In the 1880s, Mitchell toured with the Bergen Concert Company. She also formed her own company, the Nellie Brown Mitchell Concert Company. From 1879 to 1886, she was musical director at the Bromfield Street Church in Boston. She sang at the first meeting of the National Negro Business League, in Boston in 1900. In 1879, Nellie sang at the funeral of abolitionist William Lloyd Garrison and was a soloist at the observance of his centennial in 1905.

Mitchell was head of the vocal department at Hedding Academy in New Hampshire. In 1876, she conducted a group of 50 girls in a cantata, Laila, the Fairy Queen, as part of the Centennial Musical Festival in Boston. After she retired from touring, she taught voice techniques to African-American women students in Boston. In 1909, she organized and hosted the first meeting of the Chaminade Musical Club, for "the leading women musicians" of Boston, named for French composer Cécile Chaminade.

Mitchell also invented the "phoneterion", a device meant to help train proper tongue position for vocal students.

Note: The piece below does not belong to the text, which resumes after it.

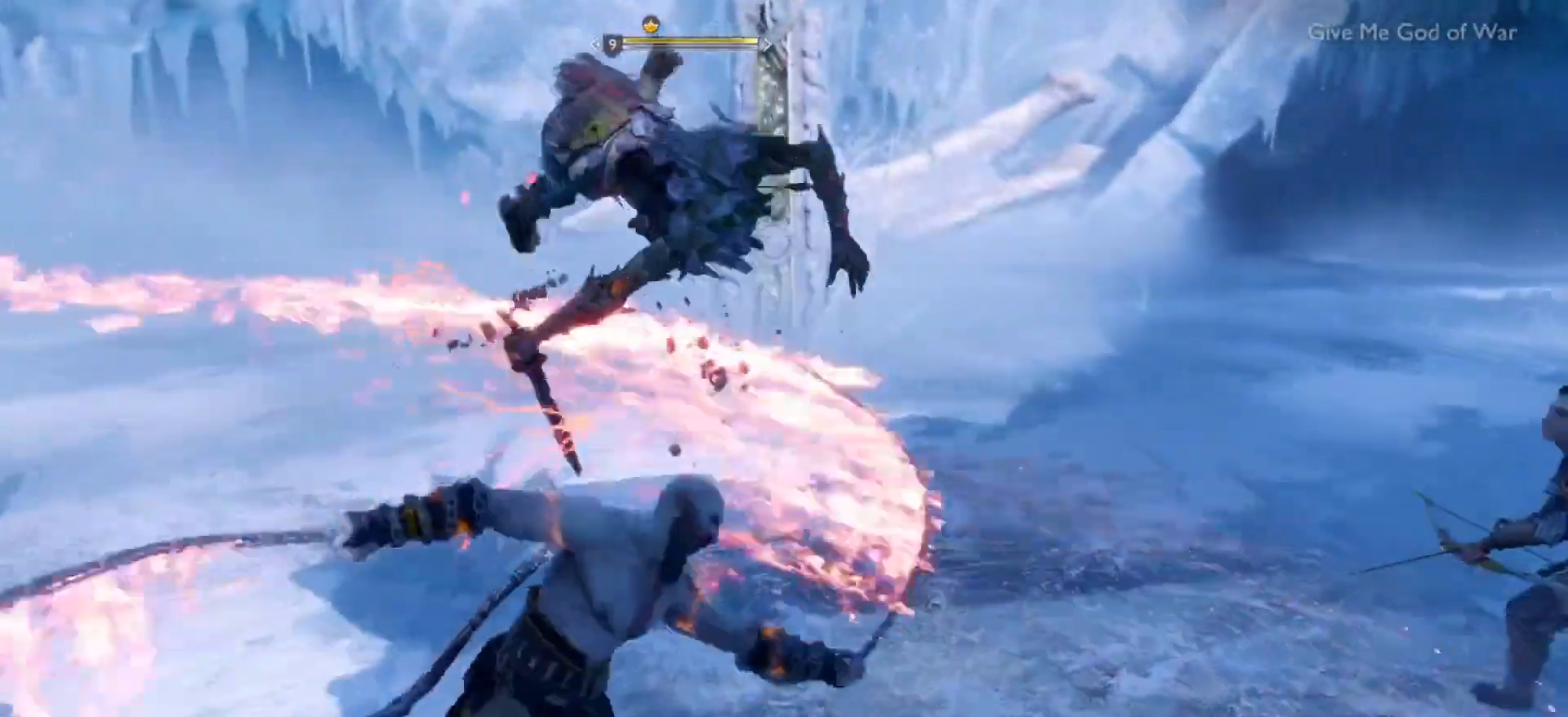
{"buttons": ["DPAD_LEFT"], "left_stick": "center", "right_stick": "center", "events": [[484, "CIRCLE", "up"], [501, "DPAD_LEFT", "down"]]}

In July of 2023, the Black Heritage Trail of New Hampshire unveiled a historical marker at the entrance to the Pine Hill Cemetery in Dover, New Hampshire, highlighting the contributions of Mitchell and her brother Edward. The marker unveiling was part of a larger effort, Mapping Untold Stories, aimed at highlight the history of Black people in New Hampshire.

==Personal life==
Nellie E. Brown married Lieutenant Charles Lewis Mitchell in 1877. He enlisted in 1863 as a member of the 55th Massachusetts Infantry Regiment, which consisted of African-American soldiers who fought during the American Civil War. He fought at the battle of Honey Hill in South Carolina, where he was severely wounded on Nov. 30, 1864 losing his right foot. Charles was one of the first two African-American members of the Massachusetts legislature, along with Edward G. Walker. Nellie Brown Mitchell was widowed in 1912, and she died in Roxbury on January 5, 1924, aged 78 years.